I’m Dell Budd, Delbert N. Budd, BUDD. And I’m 85 years old. I was born in Guelph, Ontario, 85 years ago I guess. But the first time I actually flew, I had eight hours on Tiger Moths in Oshawa [Ontario]. And then they send you out solo and you know, you get up there and you think, taking off isn’t bad, but you think, my gosh, I’ve got to get this thing back down onto the ground again. So you know, I did my circuit and landed and a few more circuits and now I felt, well, maybe I can fly after all.

When I started with 117 Squadron, we were actually supplying the British 14th Army. I made a list one time of some of the things we carried and we carried fuel in like large containers and we dropped those with parachutes, so that they wouldn’t hit too hard. Then other things like mule feed, sugar, salt, stuff like that, that could be contained within another bag, we dropped those from about 25 feet off the ground, so that they would roll. If you were up too high, the trajectory changes and they would drop straight down and burst open.

* Provided records

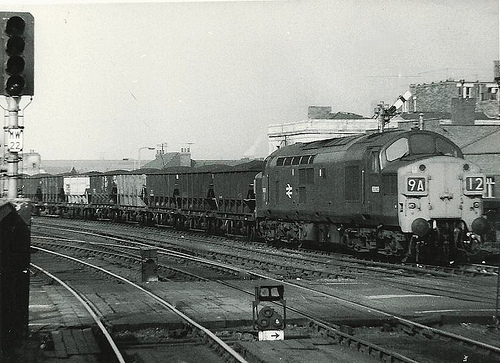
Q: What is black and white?
A: The photograph.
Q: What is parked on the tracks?
A: Train.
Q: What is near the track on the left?
A: Stop light.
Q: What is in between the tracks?
A: Dirt and gravel.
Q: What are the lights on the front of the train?
A: Headlights.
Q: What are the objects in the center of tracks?
A: Lights.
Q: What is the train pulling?
A: Cargo.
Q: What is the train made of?
A: Metal.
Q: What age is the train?
A: Old.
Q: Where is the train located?
A: Outside on the track.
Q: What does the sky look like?
A: Cloudy.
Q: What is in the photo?
A: A locomotive.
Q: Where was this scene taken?
A: New York.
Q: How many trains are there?
A: One.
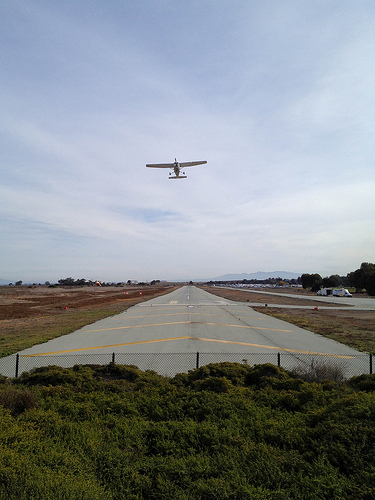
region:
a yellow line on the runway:
[17, 331, 358, 372]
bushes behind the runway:
[3, 363, 373, 499]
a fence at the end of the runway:
[1, 350, 369, 382]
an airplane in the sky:
[140, 155, 209, 182]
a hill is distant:
[202, 270, 308, 283]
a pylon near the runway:
[60, 303, 69, 311]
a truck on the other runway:
[331, 286, 354, 297]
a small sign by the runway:
[259, 301, 269, 307]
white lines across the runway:
[135, 296, 241, 307]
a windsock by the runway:
[91, 277, 102, 296]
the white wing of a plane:
[145, 160, 173, 171]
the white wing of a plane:
[178, 160, 204, 165]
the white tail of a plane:
[168, 173, 187, 180]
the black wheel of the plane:
[167, 169, 171, 174]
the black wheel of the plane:
[181, 169, 185, 177]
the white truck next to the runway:
[319, 285, 329, 296]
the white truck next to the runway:
[331, 287, 351, 296]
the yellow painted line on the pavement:
[19, 333, 347, 359]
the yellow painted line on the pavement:
[79, 319, 309, 337]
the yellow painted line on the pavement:
[105, 309, 273, 321]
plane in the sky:
[141, 152, 212, 184]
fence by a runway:
[23, 349, 353, 374]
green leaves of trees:
[10, 370, 364, 481]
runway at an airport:
[134, 277, 236, 352]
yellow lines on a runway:
[192, 316, 256, 353]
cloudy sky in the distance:
[33, 187, 323, 262]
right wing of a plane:
[181, 159, 209, 169]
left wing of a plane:
[144, 160, 171, 177]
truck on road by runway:
[320, 281, 357, 299]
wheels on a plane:
[169, 169, 186, 177]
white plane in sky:
[137, 148, 239, 211]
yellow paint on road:
[153, 325, 227, 359]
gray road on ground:
[177, 327, 227, 363]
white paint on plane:
[141, 148, 169, 176]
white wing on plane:
[137, 145, 166, 174]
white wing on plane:
[180, 152, 223, 186]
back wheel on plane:
[168, 168, 176, 179]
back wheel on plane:
[180, 165, 190, 174]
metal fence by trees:
[115, 336, 221, 412]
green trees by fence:
[125, 346, 295, 470]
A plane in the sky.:
[147, 159, 206, 180]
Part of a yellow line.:
[88, 340, 151, 349]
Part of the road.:
[99, 330, 148, 335]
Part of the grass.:
[16, 337, 33, 344]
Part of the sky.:
[93, 114, 133, 144]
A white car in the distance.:
[332, 287, 351, 297]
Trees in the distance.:
[58, 278, 85, 286]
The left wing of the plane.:
[145, 162, 173, 168]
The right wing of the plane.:
[180, 159, 207, 167]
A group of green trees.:
[302, 273, 321, 290]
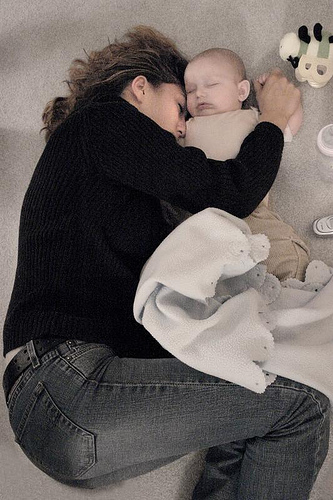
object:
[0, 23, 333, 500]
mom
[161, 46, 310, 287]
baby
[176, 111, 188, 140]
nose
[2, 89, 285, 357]
sweater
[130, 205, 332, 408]
blanket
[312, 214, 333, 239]
shoe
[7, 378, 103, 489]
pocket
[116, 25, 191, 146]
head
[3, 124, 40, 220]
shadow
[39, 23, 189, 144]
hair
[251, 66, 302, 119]
hand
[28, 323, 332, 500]
leg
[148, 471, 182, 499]
floor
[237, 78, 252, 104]
ear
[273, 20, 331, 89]
toy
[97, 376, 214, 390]
stitching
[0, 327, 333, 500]
jeans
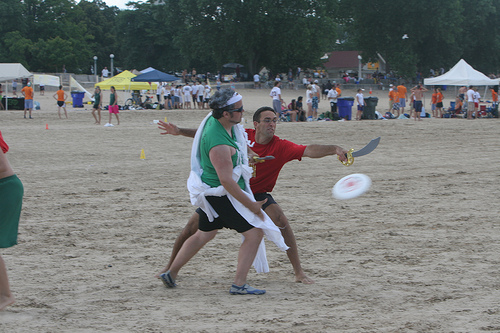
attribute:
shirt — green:
[199, 115, 247, 193]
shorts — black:
[196, 193, 255, 232]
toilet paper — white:
[187, 111, 290, 251]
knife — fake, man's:
[343, 136, 383, 168]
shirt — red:
[245, 126, 308, 194]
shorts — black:
[252, 190, 277, 210]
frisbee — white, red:
[329, 172, 371, 202]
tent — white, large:
[422, 57, 498, 101]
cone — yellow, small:
[135, 146, 147, 162]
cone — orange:
[42, 121, 50, 132]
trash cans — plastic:
[334, 94, 378, 123]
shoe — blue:
[227, 282, 268, 297]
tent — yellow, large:
[94, 70, 158, 92]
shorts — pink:
[106, 103, 121, 116]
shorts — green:
[2, 174, 25, 250]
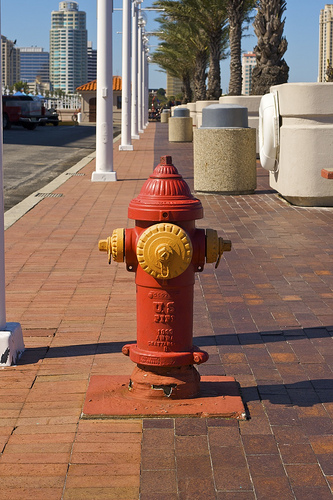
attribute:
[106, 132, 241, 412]
hydrant — red, yellow, close, metal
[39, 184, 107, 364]
sidewalk — brick, red, close, yellow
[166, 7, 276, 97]
tree — green, calm, palm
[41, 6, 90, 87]
building — far, white, tall, wide, long, high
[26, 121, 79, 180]
road — paved, black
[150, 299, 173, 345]
text — raised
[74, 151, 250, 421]
fire hydrant — red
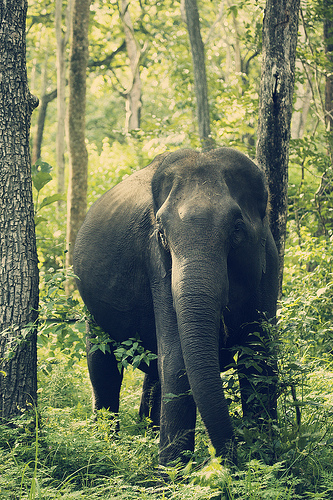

* Short exercise 1
From the account of the pilot's flying career, list every supply the speaker names as carried or dropped for the British 14th Army.
* Short exercise 2
In the pilot's account, in what town was the speaker born?
* Short exercise 3
Restate the pilot's account beginning at the words "I’m Dell Budd, Delbert" and ending after "fly after all.", and swap "Tiger Moths" for "Harvards".

* Correct result 1
fuel, mule feed, sugar, salt

* Correct result 2
Guelph, Ontario

* Correct result 3
I’m Dell Budd, Delbert N. Budd, BUDD. And I’m 85 years old. I was born in Guelph, Ontario, 85 years ago I guess. But the first time I actually flew, I had eight hours on Harvards in Oshawa [Ontario]. And then they send you out solo and you know, you get up there and you think, taking off isn’t bad, but you think, my gosh, I’ve got to get this thing back down onto the ground again. So you know, I did my circuit and landed and a few more circuits and now I felt, well, maybe I can fly after all.